Saved entries:
—————
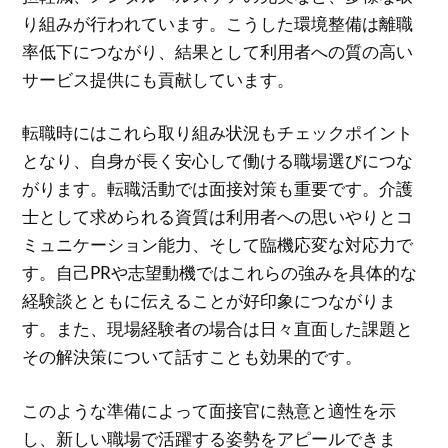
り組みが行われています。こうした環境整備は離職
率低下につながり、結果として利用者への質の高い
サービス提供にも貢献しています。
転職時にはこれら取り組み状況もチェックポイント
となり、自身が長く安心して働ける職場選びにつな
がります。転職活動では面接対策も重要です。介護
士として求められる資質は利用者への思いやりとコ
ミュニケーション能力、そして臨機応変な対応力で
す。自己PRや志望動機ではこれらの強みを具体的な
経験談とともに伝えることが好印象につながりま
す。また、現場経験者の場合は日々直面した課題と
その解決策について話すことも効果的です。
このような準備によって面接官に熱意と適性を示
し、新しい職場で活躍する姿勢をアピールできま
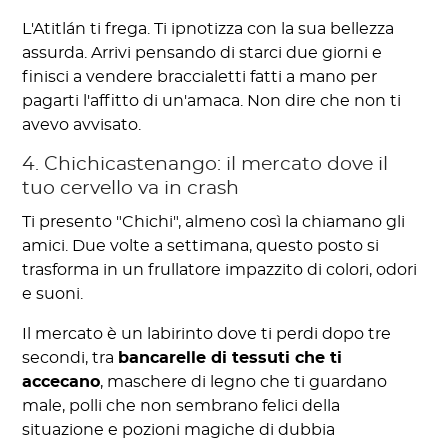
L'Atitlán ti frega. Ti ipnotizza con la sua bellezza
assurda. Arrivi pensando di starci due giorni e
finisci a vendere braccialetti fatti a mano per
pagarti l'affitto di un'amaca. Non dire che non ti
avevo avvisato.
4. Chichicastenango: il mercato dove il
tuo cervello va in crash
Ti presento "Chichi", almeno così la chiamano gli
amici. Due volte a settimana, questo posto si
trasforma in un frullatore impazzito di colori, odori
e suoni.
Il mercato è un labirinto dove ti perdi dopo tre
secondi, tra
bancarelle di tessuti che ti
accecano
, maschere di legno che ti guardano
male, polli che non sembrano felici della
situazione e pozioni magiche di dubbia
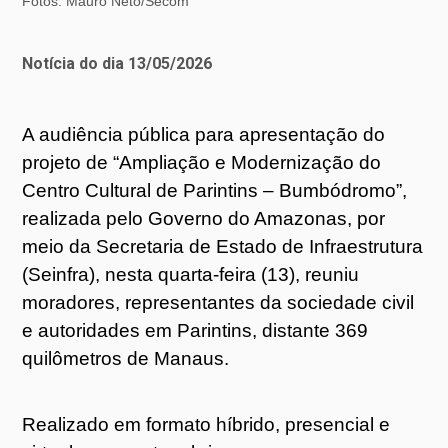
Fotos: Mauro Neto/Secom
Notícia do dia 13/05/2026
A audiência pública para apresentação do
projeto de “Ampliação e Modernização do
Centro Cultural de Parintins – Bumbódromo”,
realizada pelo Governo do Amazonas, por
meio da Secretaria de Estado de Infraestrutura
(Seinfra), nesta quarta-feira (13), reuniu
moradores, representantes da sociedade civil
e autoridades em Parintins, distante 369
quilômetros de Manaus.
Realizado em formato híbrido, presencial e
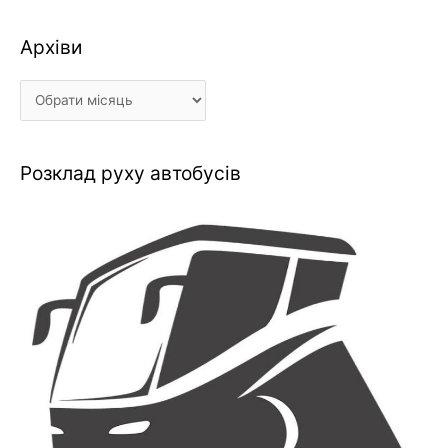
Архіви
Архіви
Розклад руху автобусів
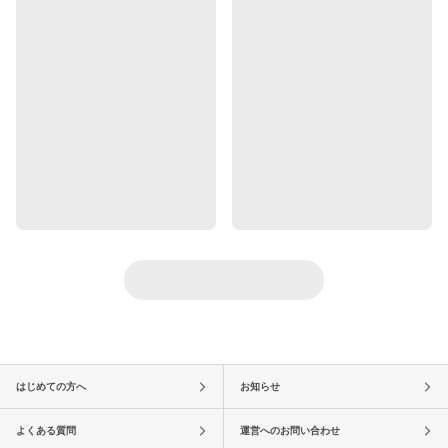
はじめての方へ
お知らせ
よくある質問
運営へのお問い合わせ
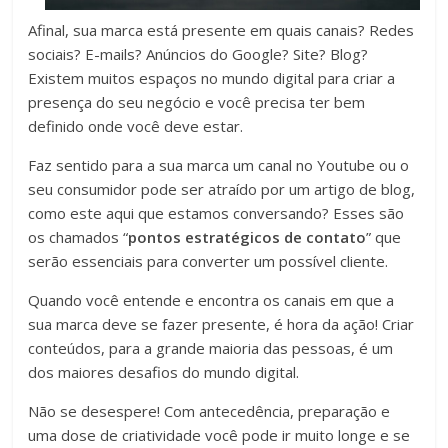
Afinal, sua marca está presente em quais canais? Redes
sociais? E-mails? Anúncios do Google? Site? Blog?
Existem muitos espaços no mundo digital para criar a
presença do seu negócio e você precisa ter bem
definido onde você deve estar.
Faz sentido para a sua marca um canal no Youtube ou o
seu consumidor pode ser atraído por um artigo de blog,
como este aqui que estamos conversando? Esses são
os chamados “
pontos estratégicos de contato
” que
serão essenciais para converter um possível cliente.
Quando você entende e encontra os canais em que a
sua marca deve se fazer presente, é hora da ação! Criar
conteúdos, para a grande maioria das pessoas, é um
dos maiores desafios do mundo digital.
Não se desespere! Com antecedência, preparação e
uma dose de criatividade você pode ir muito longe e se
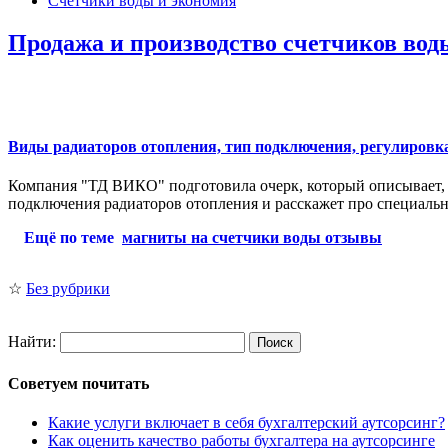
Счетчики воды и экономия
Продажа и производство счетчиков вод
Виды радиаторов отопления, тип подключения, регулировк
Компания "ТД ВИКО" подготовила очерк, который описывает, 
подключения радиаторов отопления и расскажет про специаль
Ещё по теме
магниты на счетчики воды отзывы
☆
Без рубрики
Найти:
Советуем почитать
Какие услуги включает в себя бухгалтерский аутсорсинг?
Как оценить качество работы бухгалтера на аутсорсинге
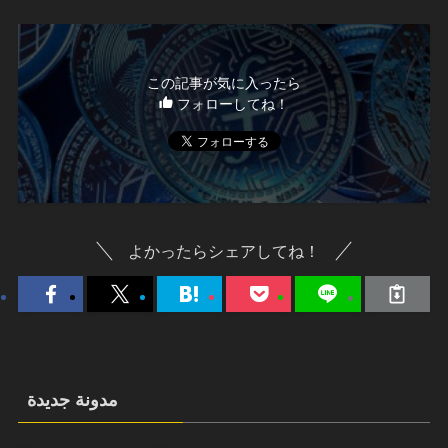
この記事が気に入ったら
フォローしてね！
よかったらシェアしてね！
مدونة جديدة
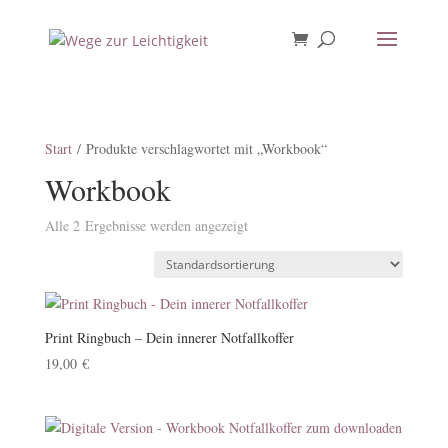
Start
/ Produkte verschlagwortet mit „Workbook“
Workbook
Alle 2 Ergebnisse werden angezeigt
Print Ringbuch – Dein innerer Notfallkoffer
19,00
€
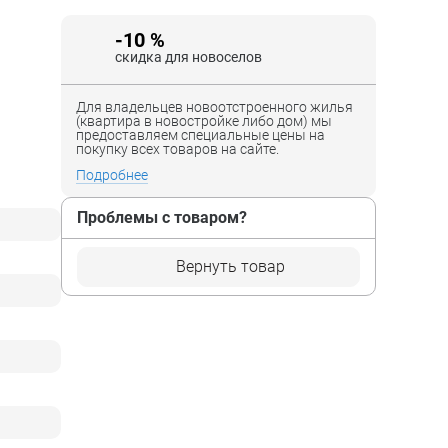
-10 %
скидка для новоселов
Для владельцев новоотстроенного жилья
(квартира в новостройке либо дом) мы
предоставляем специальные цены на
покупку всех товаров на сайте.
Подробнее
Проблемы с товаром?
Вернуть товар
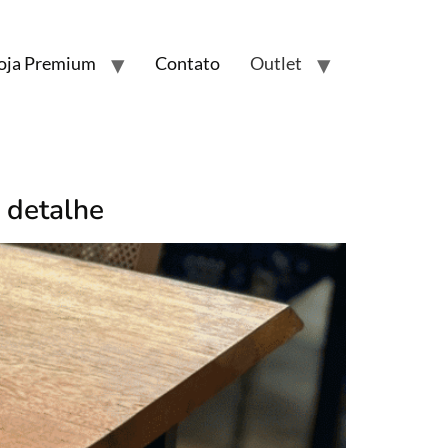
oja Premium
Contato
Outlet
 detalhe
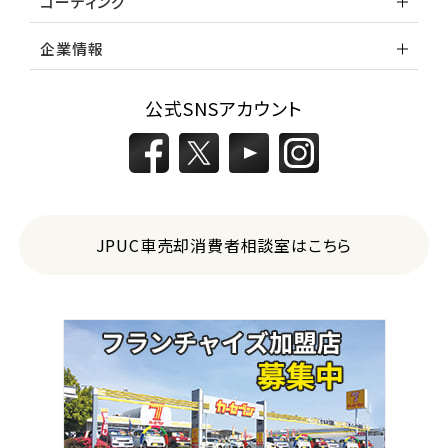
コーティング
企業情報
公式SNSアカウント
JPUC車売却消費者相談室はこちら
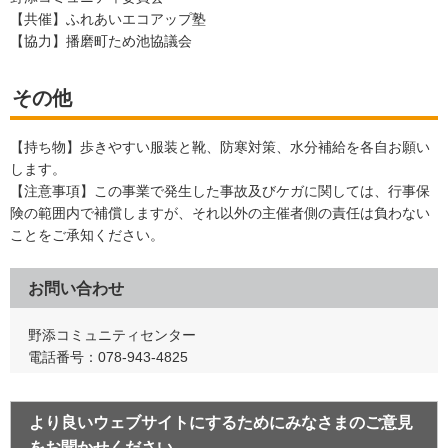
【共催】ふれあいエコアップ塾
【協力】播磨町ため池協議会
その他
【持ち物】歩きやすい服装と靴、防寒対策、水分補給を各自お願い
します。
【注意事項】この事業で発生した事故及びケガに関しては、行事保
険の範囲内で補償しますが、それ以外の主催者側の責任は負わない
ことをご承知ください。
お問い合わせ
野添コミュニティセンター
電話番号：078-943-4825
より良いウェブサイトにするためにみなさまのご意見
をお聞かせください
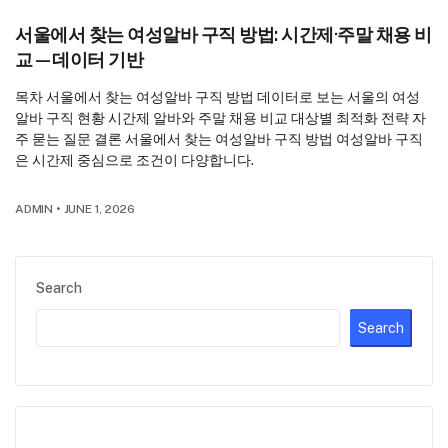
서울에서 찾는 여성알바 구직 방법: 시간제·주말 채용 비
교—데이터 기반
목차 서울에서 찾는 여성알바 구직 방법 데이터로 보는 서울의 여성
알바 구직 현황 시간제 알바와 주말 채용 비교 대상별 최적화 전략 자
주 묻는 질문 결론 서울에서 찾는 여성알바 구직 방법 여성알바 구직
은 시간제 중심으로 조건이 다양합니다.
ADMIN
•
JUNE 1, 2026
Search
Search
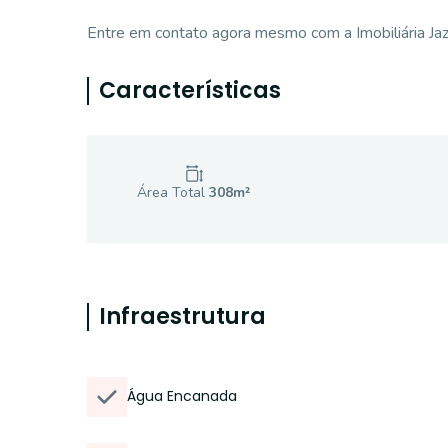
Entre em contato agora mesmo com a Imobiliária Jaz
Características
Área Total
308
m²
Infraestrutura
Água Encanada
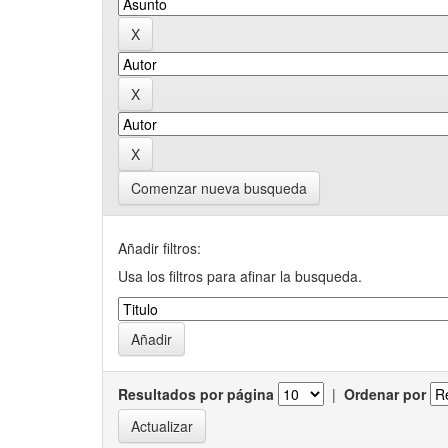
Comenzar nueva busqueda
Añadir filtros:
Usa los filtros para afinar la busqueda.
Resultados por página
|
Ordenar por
—————
● **Work task**: Write out the records above exactly as they appear, leaving out any pictures.

● **Answer section**:
り組みが行われています。こうした環境整備は離職
率低下につながり、結果として利用者への質の高い
サービス提供にも貢献しています。
転職時にはこれら取り組み状況もチェックポイント
となり、自身が長く安心して働ける職場選びにつな
がります。転職活動では面接対策も重要です。介護
士として求められる資質は利用者への思いやりとコ
ミュニケーション能力、そして臨機応変な対応力で
す。自己PRや志望動機ではこれらの強みを具体的な
経験談とともに伝えることが好印象につながりま
す。また、現場経験者の場合は日々直面した課題と
その解決策について話すことも効果的です。
このような準備によって面接官に熱意と適性を示
し、新しい職場で活躍する姿勢をアピールできま
L'Atitlán ti frega. Ti ipnotizza con la sua bellezza
assurda. Arrivi pensando di starci due giorni e
finisci a vendere braccialetti fatti a mano per
pagarti l'affitto di un'amaca. Non dire che non ti
avevo avvisato.
4. Chichicastenango: il mercato dove il
tuo cervello va in crash
Ti presento "Chichi", almeno così la chiamano gli
amici. Due volte a settimana, questo posto si
trasforma in un frullatore impazzito di colori, odori
e suoni.
Il mercato è un labirinto dove ti perdi dopo tre
secondi, tra
bancarelle di tessuti che ti
accecano
, maschere di legno che ti guardano
male, polli che non sembrano felici della
situazione e pozioni magiche di dubbia
Fotos: Mauro Neto/Secom
Notícia do dia 13/05/2026
A audiência pública para apresentação do
projeto de “Ampliação e Modernização do
Centro Cultural de Parintins – Bumbódromo”,
realizada pelo Governo do Amazonas, por
meio da Secretaria de Estado de Infraestrutura
(Seinfra), nesta quarta-feira (13), reuniu
moradores, representantes da sociedade civil
e autoridades em Parintins, distante 369
quilômetros de Manaus.
Realizado em formato híbrido, presencial e
Архіви
Архіви
Розклад руху автобусів
はじめての方へ
お知らせ
よくある質問
運営へのお問い合わせ
Afinal, sua marca está presente em quais canais? Redes
sociais? E-mails? Anúncios do Google? Site? Blog?
Existem muitos espaços no mundo digital para criar a
presença do seu negócio e você precisa ter bem
definido onde você deve estar.
Faz sentido para a sua marca um canal no Youtube ou o
seu consumidor pode ser atraído por um artigo de blog,
como este aqui que estamos conversando? Esses são
os chamados “
pontos estratégicos de contato
” que
serão essenciais para converter um possível cliente.
Quando você entende e encontra os canais em que a
sua marca deve se fazer presente, é hora da ação! Criar
conteúdos, para a grande maioria das pessoas, é um
dos maiores desafios do mundo digital.
Não se desespere! Com antecedência, preparação e
uma dose de criatividade você pode ir muito longe e se
Счетчики воды и экономия
Продажа и производство счетчиков вод
Виды радиаторов отопления, тип подключения, регулировк
Компания "ТД ВИКО" подготовила очерк, который описывает, 
подключения радиаторов отопления и расскажет про специаль
Ещё по теме
магниты на счетчики воды отзывы
☆
Без рубрики
Найти:
Советуем почитать
Какие услуги включает в себя бухгалтерский аутсорсинг?
Как оценить качество работы бухгалтера на аутсорсинге
この記事が気に入ったら
フォローしてね！
よかったらシェアしてね！
مدونة جديدة
Start
/ Produkte verschlagwortet mit „Workbook“
Workbook
Alle 2 Ergebnisse werden angezeigt
Print Ringbuch – Dein innerer Notfallkoffer
19,00
€
-10 %
скидка для новоселов
Для владельцев новоотстроенного жилья
(квартира в новостройке либо дом) мы
предоставляем специальные цены на
покупку всех товаров на сайте.
Подробнее
Проблемы с товаром?
Вернуть товар
oja Premium
Contato
Outlet
 detalhe
コーティング
企業情報
公式SNSアカウント
JPUC車売却消費者相談室はこちら
【共催】ふれあいエコアップ塾
【協力】播磨町ため池協議会
その他
【持ち物】歩きやすい服装と靴、防寒対策、水分補給を各自お願い
します。
【注意事項】この事業で発生した事故及びケガに関しては、行事保
険の範囲内で補償しますが、それ以外の主催者側の責任は負わない
ことをご承知ください。
お問い合わせ
野添コミュニティセンター
電話番号：078-943-4825
より良いウェブサイトにするためにみなさまのご意見
をお聞かせください
서울에서 찾는 여성알바 구직 방법: 시간제·주말 채용 비
교—데이터 기반
목차 서울에서 찾는 여성알바 구직 방법 데이터로 보는 서울의 여성
알바 구직 현황 시간제 알바와 주말 채용 비교 대상별 최적화 전략 자
주 묻는 질문 결론 서울에서 찾는 여성알바 구직 방법 여성알바 구직
은 시간제 중심으로 조건이 다양합니다.
ADMIN
•
JUNE 1, 2026
Search
Search
Entre em contato agora mesmo com a Imobiliária Jaz
Características
Área Total
308
m²
Infraestrutura
Água Encanada
Comenzar nueva busqueda
Añadir filtros:
Usa los filtros para afinar la busqueda.
Resultados por página
|
Ordenar por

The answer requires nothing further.